===== DATA EXTRACT
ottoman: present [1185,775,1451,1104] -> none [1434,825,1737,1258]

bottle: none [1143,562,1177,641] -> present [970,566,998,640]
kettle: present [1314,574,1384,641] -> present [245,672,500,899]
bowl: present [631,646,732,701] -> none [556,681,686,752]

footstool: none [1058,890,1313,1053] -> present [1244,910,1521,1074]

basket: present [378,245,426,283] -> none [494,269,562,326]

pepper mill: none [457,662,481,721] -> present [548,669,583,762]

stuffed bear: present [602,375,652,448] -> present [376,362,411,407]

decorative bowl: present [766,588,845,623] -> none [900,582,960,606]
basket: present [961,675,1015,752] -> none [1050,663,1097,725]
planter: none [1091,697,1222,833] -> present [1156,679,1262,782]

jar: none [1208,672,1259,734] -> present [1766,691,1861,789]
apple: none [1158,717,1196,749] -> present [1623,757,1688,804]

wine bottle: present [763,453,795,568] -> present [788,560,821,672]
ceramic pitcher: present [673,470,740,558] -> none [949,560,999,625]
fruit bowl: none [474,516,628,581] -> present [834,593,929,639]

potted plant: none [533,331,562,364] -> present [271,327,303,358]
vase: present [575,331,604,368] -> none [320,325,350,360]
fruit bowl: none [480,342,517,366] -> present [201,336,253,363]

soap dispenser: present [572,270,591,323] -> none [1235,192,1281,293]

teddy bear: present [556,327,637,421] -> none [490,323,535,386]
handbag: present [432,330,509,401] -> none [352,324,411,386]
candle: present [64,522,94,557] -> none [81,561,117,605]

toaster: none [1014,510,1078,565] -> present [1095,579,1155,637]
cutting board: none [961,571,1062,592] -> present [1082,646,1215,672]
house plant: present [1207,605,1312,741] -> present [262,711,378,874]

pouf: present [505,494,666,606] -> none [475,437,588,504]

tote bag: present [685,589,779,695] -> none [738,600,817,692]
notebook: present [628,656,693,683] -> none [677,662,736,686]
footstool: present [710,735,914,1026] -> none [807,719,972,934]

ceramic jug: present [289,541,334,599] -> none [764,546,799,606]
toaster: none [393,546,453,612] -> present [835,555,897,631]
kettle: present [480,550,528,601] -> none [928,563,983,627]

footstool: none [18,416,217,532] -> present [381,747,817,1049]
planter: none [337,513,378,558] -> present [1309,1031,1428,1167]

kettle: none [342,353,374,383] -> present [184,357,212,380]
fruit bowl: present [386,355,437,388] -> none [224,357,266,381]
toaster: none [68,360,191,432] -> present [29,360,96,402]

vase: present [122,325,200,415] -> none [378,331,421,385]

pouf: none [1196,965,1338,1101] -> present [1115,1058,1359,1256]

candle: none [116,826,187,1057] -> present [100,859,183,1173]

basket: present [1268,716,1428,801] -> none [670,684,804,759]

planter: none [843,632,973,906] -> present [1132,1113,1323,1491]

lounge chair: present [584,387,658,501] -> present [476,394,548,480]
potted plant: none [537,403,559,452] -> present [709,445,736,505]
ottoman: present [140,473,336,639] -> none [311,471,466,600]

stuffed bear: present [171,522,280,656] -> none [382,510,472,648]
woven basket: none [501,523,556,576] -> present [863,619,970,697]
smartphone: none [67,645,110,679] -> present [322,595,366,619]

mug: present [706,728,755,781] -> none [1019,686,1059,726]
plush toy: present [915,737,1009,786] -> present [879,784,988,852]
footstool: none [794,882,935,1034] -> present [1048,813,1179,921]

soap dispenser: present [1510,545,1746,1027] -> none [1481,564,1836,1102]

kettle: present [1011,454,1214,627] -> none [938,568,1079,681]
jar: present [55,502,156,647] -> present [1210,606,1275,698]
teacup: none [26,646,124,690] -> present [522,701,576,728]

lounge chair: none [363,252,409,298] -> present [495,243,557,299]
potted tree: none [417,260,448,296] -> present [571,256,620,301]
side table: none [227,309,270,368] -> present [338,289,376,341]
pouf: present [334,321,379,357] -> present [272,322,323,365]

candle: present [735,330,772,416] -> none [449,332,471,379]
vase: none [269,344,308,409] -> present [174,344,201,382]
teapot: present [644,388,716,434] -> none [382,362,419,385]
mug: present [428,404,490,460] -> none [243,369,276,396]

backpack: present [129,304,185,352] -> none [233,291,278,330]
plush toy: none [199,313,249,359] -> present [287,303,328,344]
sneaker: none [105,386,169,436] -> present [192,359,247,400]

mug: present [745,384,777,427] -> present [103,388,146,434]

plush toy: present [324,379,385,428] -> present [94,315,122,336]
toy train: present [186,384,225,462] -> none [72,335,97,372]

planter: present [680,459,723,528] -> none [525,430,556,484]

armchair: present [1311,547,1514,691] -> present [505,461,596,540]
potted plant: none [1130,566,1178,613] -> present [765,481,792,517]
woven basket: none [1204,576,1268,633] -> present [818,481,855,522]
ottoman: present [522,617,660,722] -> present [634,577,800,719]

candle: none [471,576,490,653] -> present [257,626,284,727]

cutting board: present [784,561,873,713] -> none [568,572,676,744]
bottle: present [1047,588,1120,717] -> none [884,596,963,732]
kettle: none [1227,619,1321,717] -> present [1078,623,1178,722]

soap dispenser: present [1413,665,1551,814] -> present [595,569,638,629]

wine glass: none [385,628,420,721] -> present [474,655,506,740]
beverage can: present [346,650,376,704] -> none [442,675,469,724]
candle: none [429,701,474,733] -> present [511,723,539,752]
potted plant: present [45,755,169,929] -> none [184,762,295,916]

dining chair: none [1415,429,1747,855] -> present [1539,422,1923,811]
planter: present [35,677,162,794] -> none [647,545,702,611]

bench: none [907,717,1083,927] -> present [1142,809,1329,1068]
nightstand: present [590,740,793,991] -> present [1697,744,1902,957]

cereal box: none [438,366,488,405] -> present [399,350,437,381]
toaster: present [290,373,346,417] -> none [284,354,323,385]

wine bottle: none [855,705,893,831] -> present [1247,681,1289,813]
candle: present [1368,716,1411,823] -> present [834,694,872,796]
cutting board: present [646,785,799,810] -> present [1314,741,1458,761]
==========
#### GOAL OF THE EXERCISE:
Reproduce the entries above exactly.

#### REPLY:
ottoman: present [1185,775,1451,1104] -> none [1434,825,1737,1258]

bottle: none [1143,562,1177,641] -> present [970,566,998,640]
kettle: present [1314,574,1384,641] -> present [245,672,500,899]
bowl: present [631,646,732,701] -> none [556,681,686,752]

footstool: none [1058,890,1313,1053] -> present [1244,910,1521,1074]

basket: present [378,245,426,283] -> none [494,269,562,326]

pepper mill: none [457,662,481,721] -> present [548,669,583,762]

stuffed bear: present [602,375,652,448] -> present [376,362,411,407]

decorative bowl: present [766,588,845,623] -> none [900,582,960,606]
basket: present [961,675,1015,752] -> none [1050,663,1097,725]
planter: none [1091,697,1222,833] -> present [1156,679,1262,782]

jar: none [1208,672,1259,734] -> present [1766,691,1861,789]
apple: none [1158,717,1196,749] -> present [1623,757,1688,804]

wine bottle: present [763,453,795,568] -> present [788,560,821,672]
ceramic pitcher: present [673,470,740,558] -> none [949,560,999,625]
fruit bowl: none [474,516,628,581] -> present [834,593,929,639]

potted plant: none [533,331,562,364] -> present [271,327,303,358]
vase: present [575,331,604,368] -> none [320,325,350,360]
fruit bowl: none [480,342,517,366] -> present [201,336,253,363]

soap dispenser: present [572,270,591,323] -> none [1235,192,1281,293]

teddy bear: present [556,327,637,421] -> none [490,323,535,386]
handbag: present [432,330,509,401] -> none [352,324,411,386]
candle: present [64,522,94,557] -> none [81,561,117,605]

toaster: none [1014,510,1078,565] -> present [1095,579,1155,637]
cutting board: none [961,571,1062,592] -> present [1082,646,1215,672]
house plant: present [1207,605,1312,741] -> present [262,711,378,874]

pouf: present [505,494,666,606] -> none [475,437,588,504]

tote bag: present [685,589,779,695] -> none [738,600,817,692]
notebook: present [628,656,693,683] -> none [677,662,736,686]
footstool: present [710,735,914,1026] -> none [807,719,972,934]

ceramic jug: present [289,541,334,599] -> none [764,546,799,606]
toaster: none [393,546,453,612] -> present [835,555,897,631]
kettle: present [480,550,528,601] -> none [928,563,983,627]

footstool: none [18,416,217,532] -> present [381,747,817,1049]
planter: none [337,513,378,558] -> present [1309,1031,1428,1167]

kettle: none [342,353,374,383] -> present [184,357,212,380]
fruit bowl: present [386,355,437,388] -> none [224,357,266,381]
toaster: none [68,360,191,432] -> present [29,360,96,402]

vase: present [122,325,200,415] -> none [378,331,421,385]

pouf: none [1196,965,1338,1101] -> present [1115,1058,1359,1256]

candle: none [116,826,187,1057] -> present [100,859,183,1173]

basket: present [1268,716,1428,801] -> none [670,684,804,759]

planter: none [843,632,973,906] -> present [1132,1113,1323,1491]

lounge chair: present [584,387,658,501] -> present [476,394,548,480]
potted plant: none [537,403,559,452] -> present [709,445,736,505]
ottoman: present [140,473,336,639] -> none [311,471,466,600]

stuffed bear: present [171,522,280,656] -> none [382,510,472,648]
woven basket: none [501,523,556,576] -> present [863,619,970,697]
smartphone: none [67,645,110,679] -> present [322,595,366,619]

mug: present [706,728,755,781] -> none [1019,686,1059,726]
plush toy: present [915,737,1009,786] -> present [879,784,988,852]
footstool: none [794,882,935,1034] -> present [1048,813,1179,921]

soap dispenser: present [1510,545,1746,1027] -> none [1481,564,1836,1102]

kettle: present [1011,454,1214,627] -> none [938,568,1079,681]
jar: present [55,502,156,647] -> present [1210,606,1275,698]
teacup: none [26,646,124,690] -> present [522,701,576,728]

lounge chair: none [363,252,409,298] -> present [495,243,557,299]
potted tree: none [417,260,448,296] -> present [571,256,620,301]
side table: none [227,309,270,368] -> present [338,289,376,341]
pouf: present [334,321,379,357] -> present [272,322,323,365]

candle: present [735,330,772,416] -> none [449,332,471,379]
vase: none [269,344,308,409] -> present [174,344,201,382]
teapot: present [644,388,716,434] -> none [382,362,419,385]
mug: present [428,404,490,460] -> none [243,369,276,396]

backpack: present [129,304,185,352] -> none [233,291,278,330]
plush toy: none [199,313,249,359] -> present [287,303,328,344]
sneaker: none [105,386,169,436] -> present [192,359,247,400]

mug: present [745,384,777,427] -> present [103,388,146,434]

plush toy: present [324,379,385,428] -> present [94,315,122,336]
toy train: present [186,384,225,462] -> none [72,335,97,372]

planter: present [680,459,723,528] -> none [525,430,556,484]

armchair: present [1311,547,1514,691] -> present [505,461,596,540]
potted plant: none [1130,566,1178,613] -> present [765,481,792,517]
woven basket: none [1204,576,1268,633] -> present [818,481,855,522]
ottoman: present [522,617,660,722] -> present [634,577,800,719]

candle: none [471,576,490,653] -> present [257,626,284,727]

cutting board: present [784,561,873,713] -> none [568,572,676,744]
bottle: present [1047,588,1120,717] -> none [884,596,963,732]
kettle: none [1227,619,1321,717] -> present [1078,623,1178,722]

soap dispenser: present [1413,665,1551,814] -> present [595,569,638,629]

wine glass: none [385,628,420,721] -> present [474,655,506,740]
beverage can: present [346,650,376,704] -> none [442,675,469,724]
candle: none [429,701,474,733] -> present [511,723,539,752]
potted plant: present [45,755,169,929] -> none [184,762,295,916]

dining chair: none [1415,429,1747,855] -> present [1539,422,1923,811]
planter: present [35,677,162,794] -> none [647,545,702,611]

bench: none [907,717,1083,927] -> present [1142,809,1329,1068]
nightstand: present [590,740,793,991] -> present [1697,744,1902,957]

cereal box: none [438,366,488,405] -> present [399,350,437,381]
toaster: present [290,373,346,417] -> none [284,354,323,385]

wine bottle: none [855,705,893,831] -> present [1247,681,1289,813]
candle: present [1368,716,1411,823] -> present [834,694,872,796]
cutting board: present [646,785,799,810] -> present [1314,741,1458,761]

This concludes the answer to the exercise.